Has the market failed to recognized this?

This is something we can’t know. What we do know is:

  • Developed markets are off 20%. Emerging markets are off 45%, as they won’t benefit so much from the new money and credit being created.
  • We’ll see a huge restructing, and it will be defined entity by entity. For example, we will some some hospitals go bankrupt. Supply lines will change. What it means to be self-sufficient will change.
  • In the crisis of 2008, we had banks with leverage that faced insolvency when things went south. Governments decide which are systemically critical, and then create money and credit to keep those alive. Those not systemic are allowed to fail. This current crisis is more complex. There are banks, but there are far more affected entities beyond banks. All those little businesses. Who will we save, and how?

What kind of industries have the best prospects going forward?

  1. Those that are stable —The lifelong meat & potatoes industries, that are not leveraged.
  2. The innovators—Those who can adapt and innovate and don’t have balance sheet problems. They will be the big winners.

What should an average investor or 401k holder be thinking?

Investors must understand they will not be successful trying to “play the game”. Being successful in the market is more difficult than winning gold medal in the Olympics. Nobody thinks about competing in the Olympics, but everybody feels they can compete in the markets. This is the very worst thing you can try to do. Don’t try to time the markets, chase winners, or avoid losers. So what is the most important thing to do? Be diversified. Have some stocks. Have some bonds. Have a bit of gold. Have a bit of what might be found in a new world order.

Are we retreating from globalization?

Yes, and we have been.
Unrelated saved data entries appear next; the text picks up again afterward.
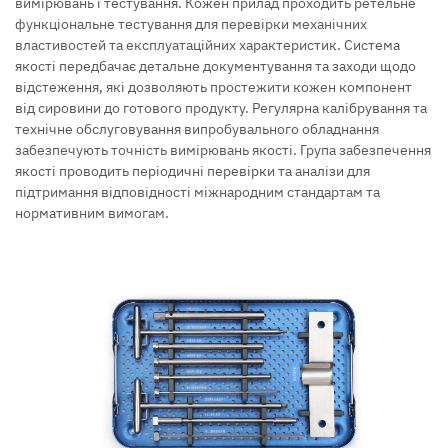
вимірювань і тестування. Кожен прилад проходить ретельне
функціональне тестування для перевірки механічних
властивостей та експлуатаційних характеристик. Система
якості передбачає детальне документування та заходи щодо
відстеження, які дозволяють простежити кожен компонент
від сировини до готового продукту. Регулярна калібрування та
технічне обслуговування випробувального обладнання
забезпечують точність вимірювань якості. Група забезпечення
якості проводить періодичні перевірки та аналізи для
підтримання відповідності міжнародним стандартам та
нормативним вимогам.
There is idealism, and there is reality. Who will write what checks to people in countries that are outside their domain? The reality is a lot of those people won’t be helped. How will people react? Over the last 500 years there’s been a lot of internal rivalries and wars. There’s no global legal system. Power is the currency. Dalio is a globalist in ideology; a dreamer that the best of the best can work together for the common good. But the reality is that we’re in a fragmented world. Can I depend on someone not taking advantage of me? No, you can’t. Within countries, nor between countries. China has been helping many parts of the world during this crisis, but to even acknowledge that is dangerous politically. The world is so fragmented, that it’s dangerous to say thank you.
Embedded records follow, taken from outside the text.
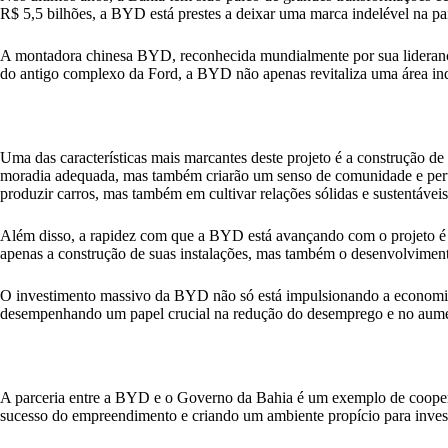
R$ 5,5 bilhões, a BYD está prestes a deixar uma marca indelével na p
A montadora chinesa BYD, reconhecida mundialmente por sua liderança e
do antigo complexo da Ford, a BYD não apenas revitaliza uma área ind
Uma das características mais marcantes deste projeto é a construção de
moradia adequada, mas também criarão um senso de comunidade e pert
produzir carros, mas também em cultivar relações sólidas e sustentáve
Além disso, a rapidez com que a BYD está avançando com o projeto é 
apenas a construção de suas instalações, mas também o desenvolviment
O investimento massivo da BYD não só está impulsionando a economia 
desempenhando um papel crucial na redução do desemprego e no aumen
A parceria entre a BYD e o Governo da Bahia é um exemplo de cooperação
sucesso do empreendimento e criando um ambiente propício para invest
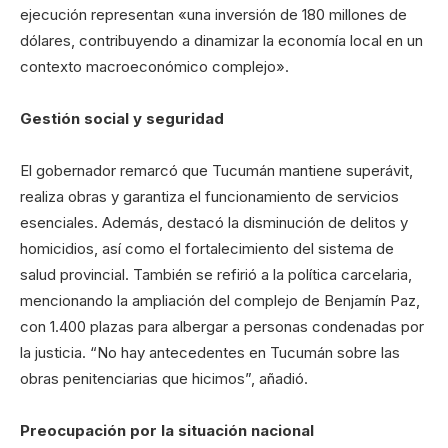
ejecución representan «una inversión de 180 millones de
dólares, contribuyendo a dinamizar la economía local en un
contexto macroeconómico complejo».
Gestión social y seguridad
El gobernador remarcó que Tucumán mantiene superávit,
realiza obras y garantiza el funcionamiento de servicios
esenciales. Además, destacó la disminución de delitos y
homicidios, así como el fortalecimiento del sistema de
salud provincial. También se refirió a la política carcelaria,
mencionando la ampliación del complejo de Benjamín Paz,
con 1.400 plazas para albergar a personas condenadas por
la justicia. “No hay antecedentes en Tucumán sobre las
obras penitenciarias que hicimos”, añadió.
Preocupación por la situación nacional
How does capitalism need to be reformed?

Dalio is a capitalist through and through. But there comes a time when reform is necessary, and that’s when we see that the outcomes of the systems in place aren’t what we want, and understanding the system dynamics that lead to those outcomes. All throughout history, societal systems work for those who control it. The government and entrepreneurs have a symbiotic relationship, and help each other. The consequence trickles down to education; the top 40% spend 5X more on their children’s education, than those in the bottom 60%. It’s self-perpetuating. The solution is not to give money away, but find ways to expand productivity to those places where it’s low. This is even a psychologically important distinction—earning vs receiving.